Tourism chiefs have shown how the UK can benefit from the Olympics as figures demonstrated that overseas visitors flocked to the UK even before the Games.
Foreign residents made 3.3% more trips to the UK last year than in 2010, staying longer and spending more money, figures from the Office for National Statistics revealed.
These overseas visitors stayed for 3.2% more nights last year than in 2010 and spent 6.5% more money during their trips.
Foreign residents made 15.3 million overnight visits to London in 2011, an increase of 584,000 (or 4%) from 2010, and spent an estimated £9.4 billion on visits to the capital.
Overnight visits to the rest of England grew by 3.4% to 13 million in 2011 while those to Scotland and Wales were broadly unchanged at 2.3 million and 0.9 million respectively.
UK residents made 2.3% more visits abroad, but they stayed for 2% fewer nights and spent 0.4% less money on these visits in 2011, compared with 2010.

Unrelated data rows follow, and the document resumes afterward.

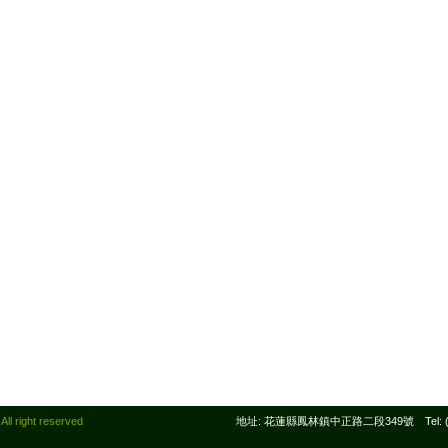
right reserved
地址: 花蓮縣鳳林鎮中正路二段349號 Tel: (03)8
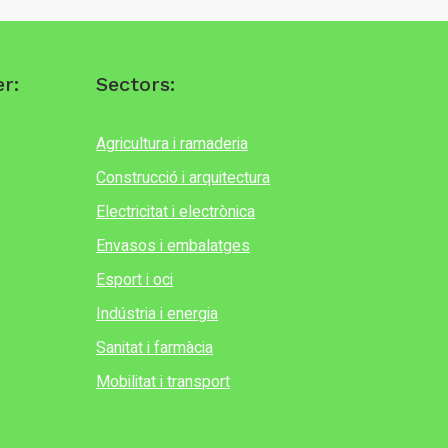
r:
Sectors:
Agricultura i ramaderia
Construcció i arquitectura
Electricitat i electrònica
Envasos i embalatges
Esport i oci
Indústria i energia
Sanitat i farmàcia
Mobilitat i transport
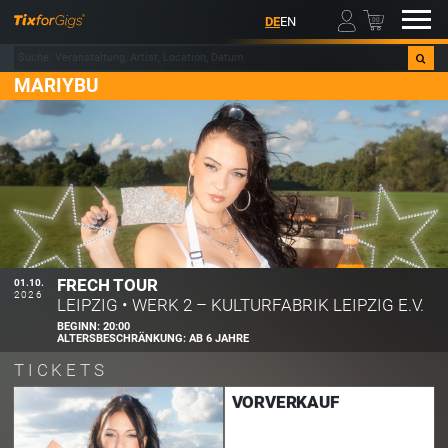
00
DE
EN
MARIYBU
FRECH TOUR
01.10.
2026
LEIPZIG
•
WERK 2 – KULTURFABRIK LEIPZIG E.V.
BEGINN:
20:00
ALTERSBESCHRÄNKUNG:
AB 6 JAHRE
TICKETS
VORVERKAUF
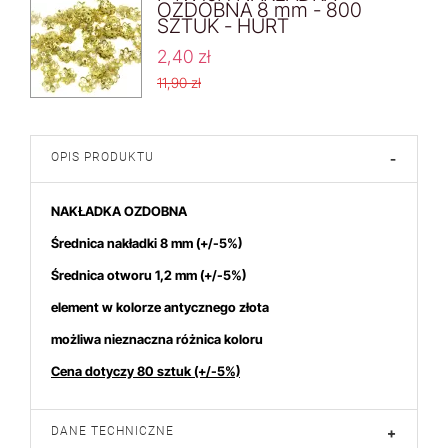
OZDOBNA 8 mm - 800
SZTUK - HURT
2,40 zł
11,90 zł
OPIS PRODUKTU
-
NAKŁADKA OZDOBNA
Średnica nakładki 8 mm
(+/-5%)
Średnica otworu 1,2 mm
(+/-5%)
element w kolorze antycznego złota
możliwa nieznaczna różnica koloru
Cena dotyczy 80 sztuk (+/-5%)
DANE TECHNICZNE
+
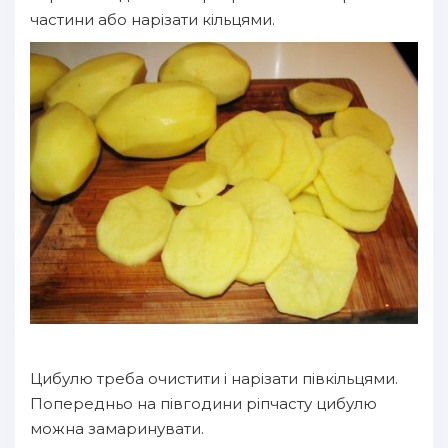
частини або нарізати кільцями.
Цибулю треба очистити і нарізати півкільцями.
Попередньо на півгодини ріпчасту цибулю
можна замаринувати.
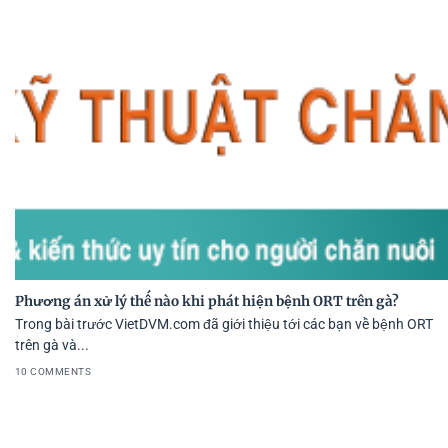
Phương án xử lý thế nào khi phát hiện bệnh ORT trên gà?
Trong bài trước VietDVM.com đã giới thiệu tới các bạn về bệnh ORT
trên gà và...
10 COMMENTS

The average visit by UK residents to Europe last year grew by 3.5%, while those to North America grew by 0.4% and those to other countries fell by 2.6%.
At a media conference in London today, VisitBritain chief executive Sandie Dawe said overseas visitor numbers to the UK for the first five months of this year were up 7%, and their spending up 5%, compared with the January-May 2011 period.
She said the Olympics and the four-year tourism campaign being mounted by VisitBritain would, it was hoped, boost overseas visitor numbers by 4.6 million by 2015, with spending by these visitors rising by £2.3 billion.
Ms Dawe went on: "Billions around the world will watch the Olympics and we aim to benefit from this massive global exposure.
"This will be the first social media Games. Everyone is a reporter now. We hope those who visit will be sending back the message 'Having a great time'."
Tourism Minister John Penrose said: "I am sure the Olympics are going to be a wonderful sporting event and they will give people overseas a sense of what Britain is all about.
"This is a tremendous opportunity to get people to come here next year and the year after."